**Exercise goal:** Rewrite the data below as a JSON list of strings, with one string for each line and no blank lines. Leave out the picture lines.

**Records provided:**
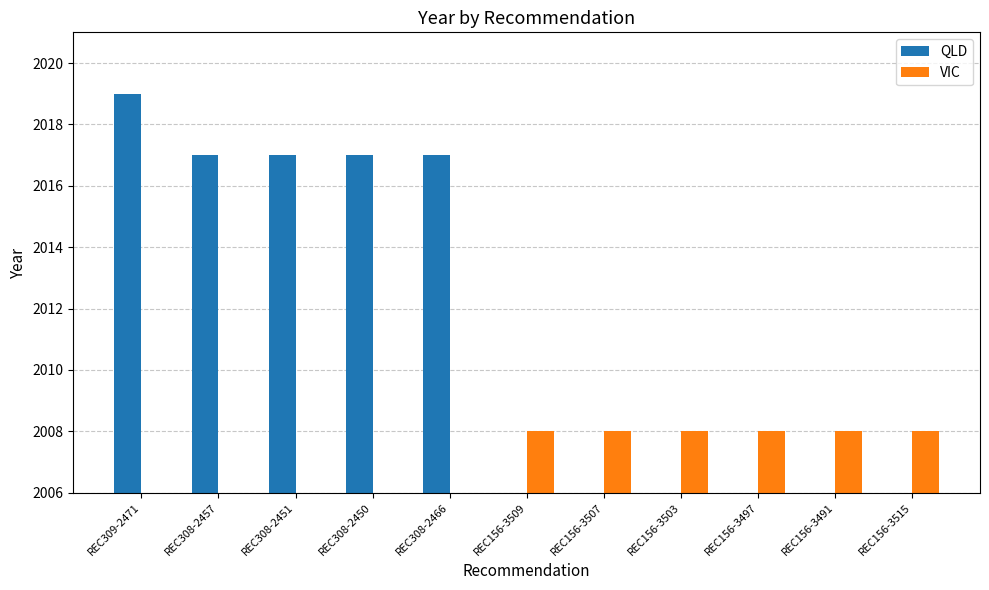

Which series has the widest spread of values?

QLD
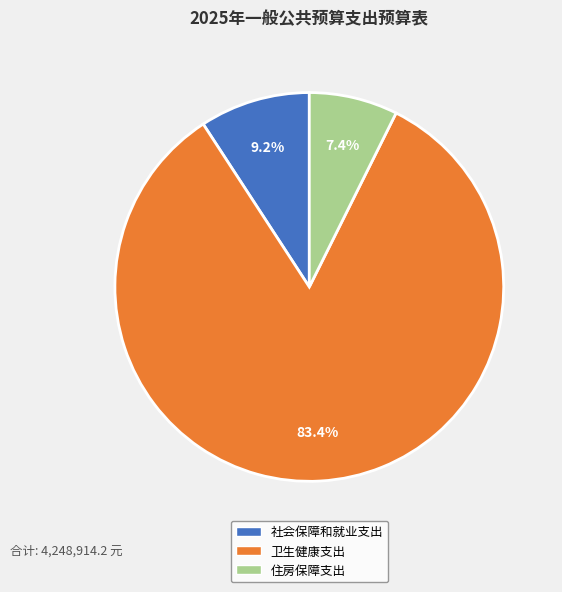

What percentage do 住房保障支出 and 社会保障和就业支出 together represent?

16.6%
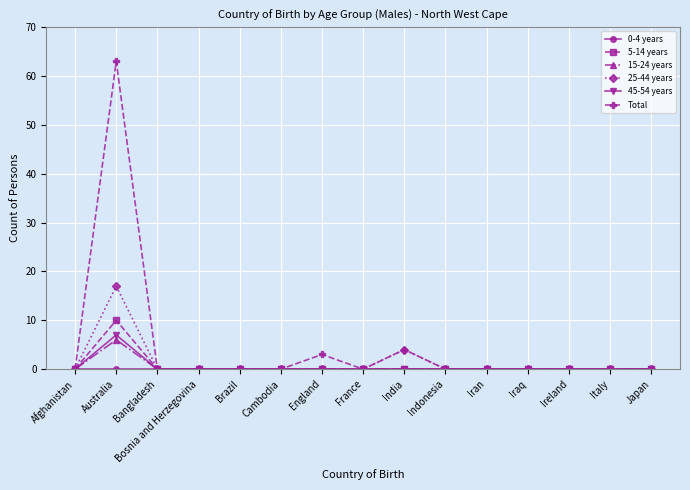

At which label does 15-24 years reach its peak?

Australia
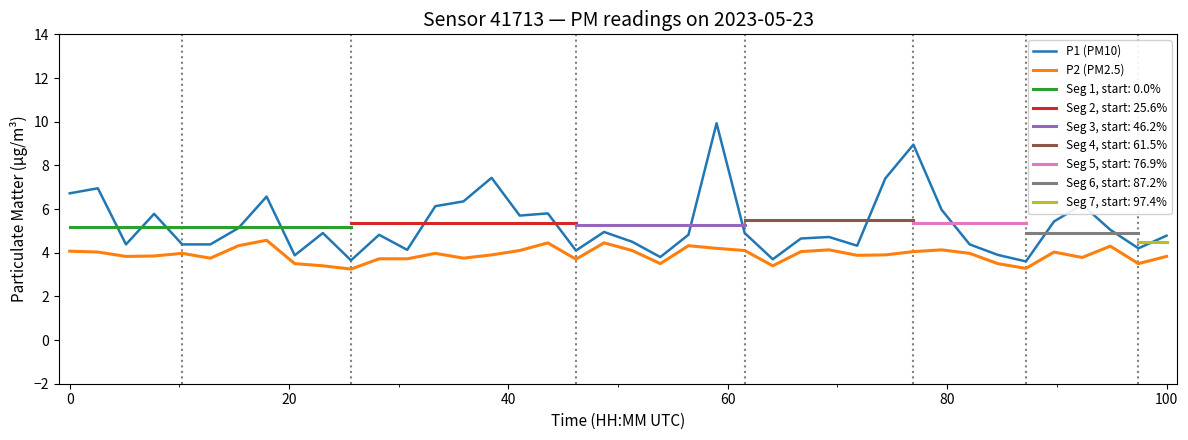

What is the lowest value of the P1 (PM10) series?

3.6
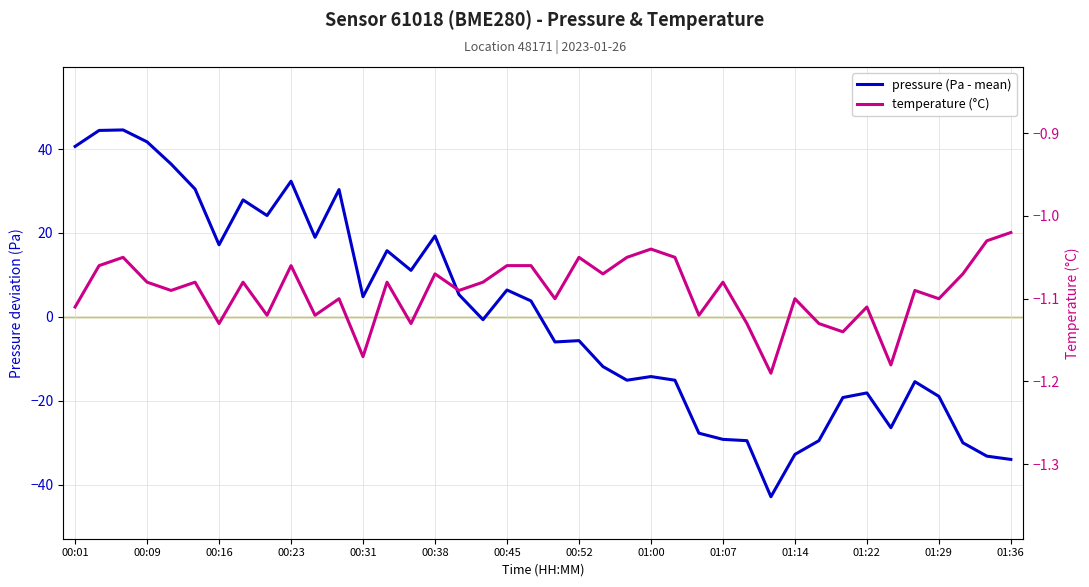

What is the minimum value shown in the chart?

-42.9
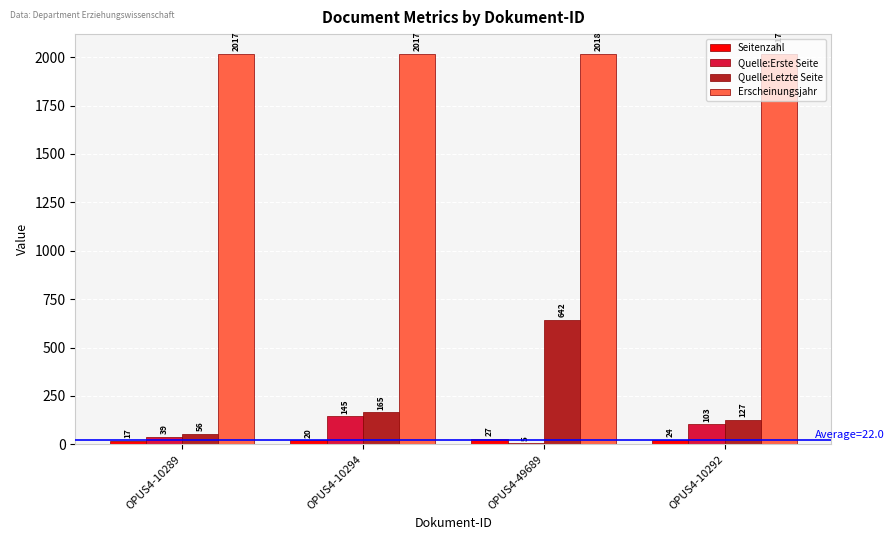

Which category has the highest value in the Quelle:Letzte Seite series?

OPUS4-49689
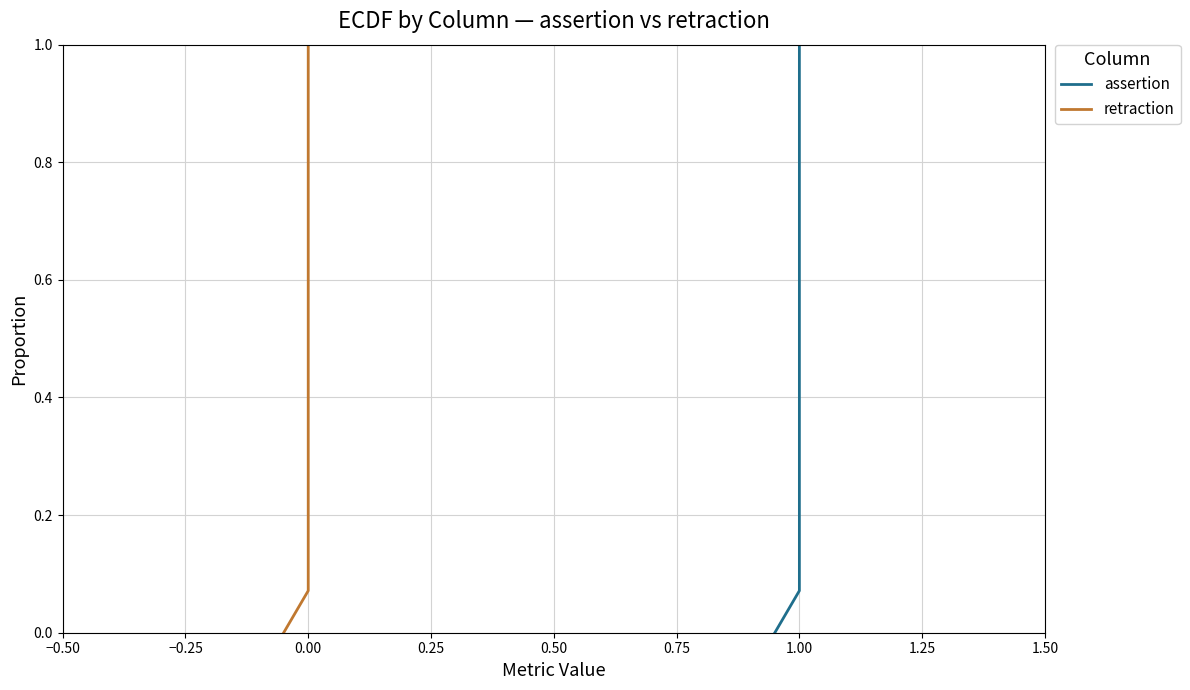

Count the number of data series in this chart.

2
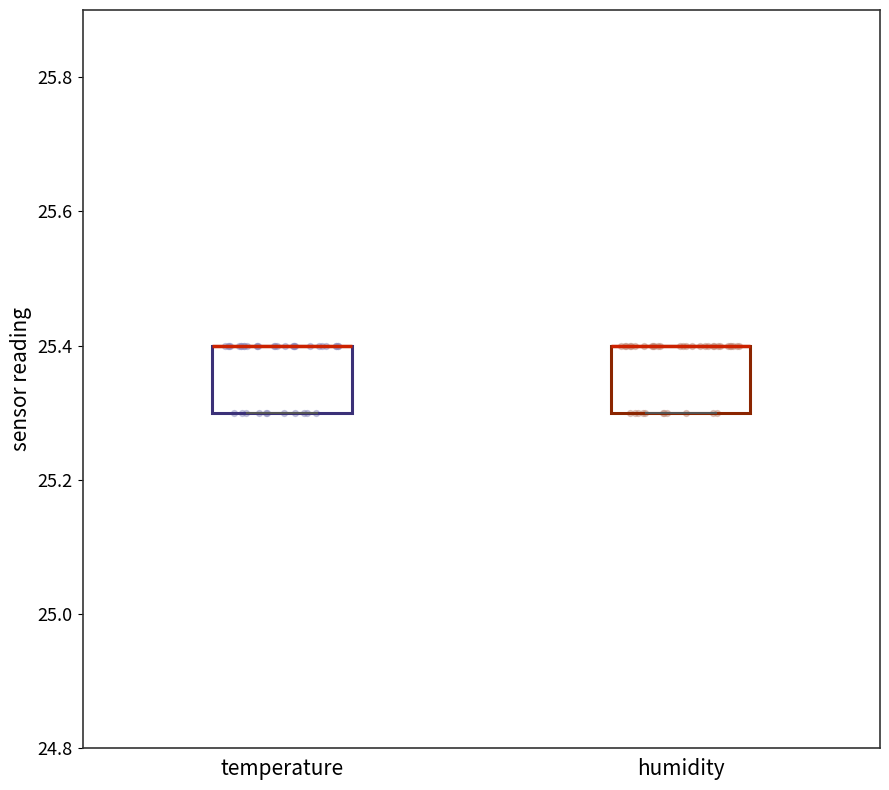

Where is the upper edge of the box for humidity on the y-axis? The values are not printed on the chart, so give them approximately, as read against the axis.

25.4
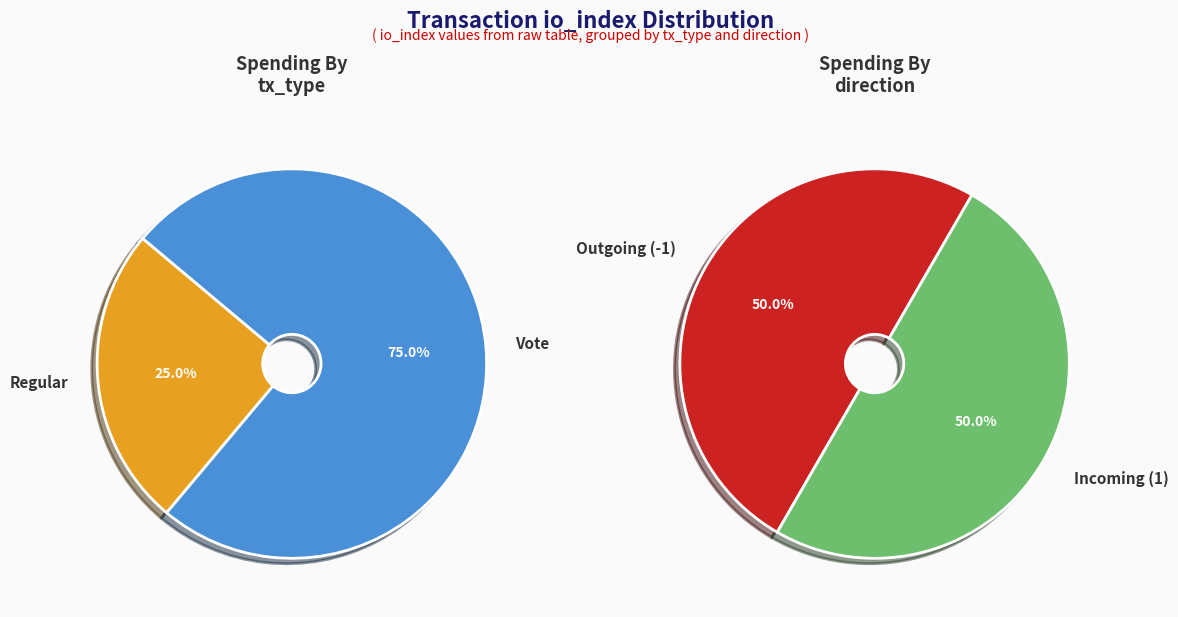

How many slices are in this pie chart?

2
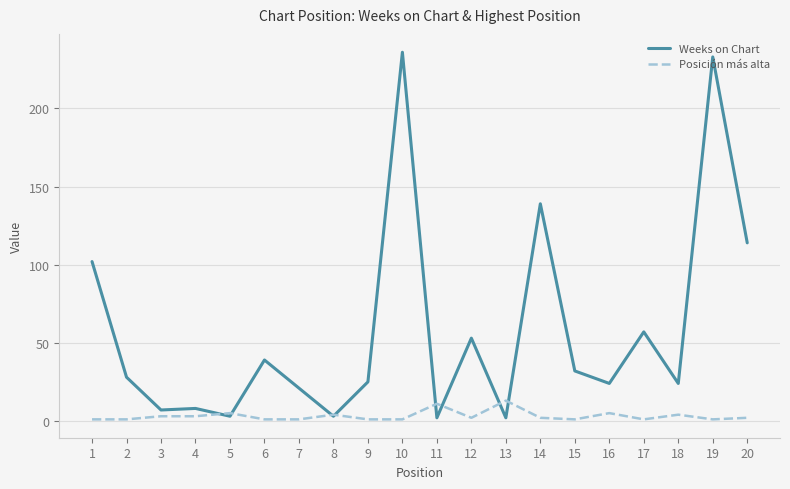

After their last crossing, which series has the higher values: Weeks on Chart or Posición más alta?

Weeks on Chart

**Response:**
[
  "Which series has the widest spread of values?",
  "QLD",
  "What percentage do 住房保障支出 and 社会保障和就业支出 together represent?",
  "16.6%",
  "At which label does 15-24 years reach its peak?",
  "Australia",
  "What is the lowest value of the P1 (PM10) series?",
  "3.6",
  "What is the minimum value shown in the chart?",
  "-42.9",
  "Which category has the highest value in the Quelle:Letzte Seite series?",
  "OPUS4-49689",
  "Count the number of data series in this chart.",
  "2",
  "Where is the upper edge of the box for humidity on the y-axis? The values are not printed on the chart, so give them approximately, as read against the axis.",
  "25.4",
  "How many slices are in this pie chart?",
  "2",
  "After their last crossing, which series has the higher values: Weeks on Chart or Posición más alta?",
  "Weeks on Chart"
]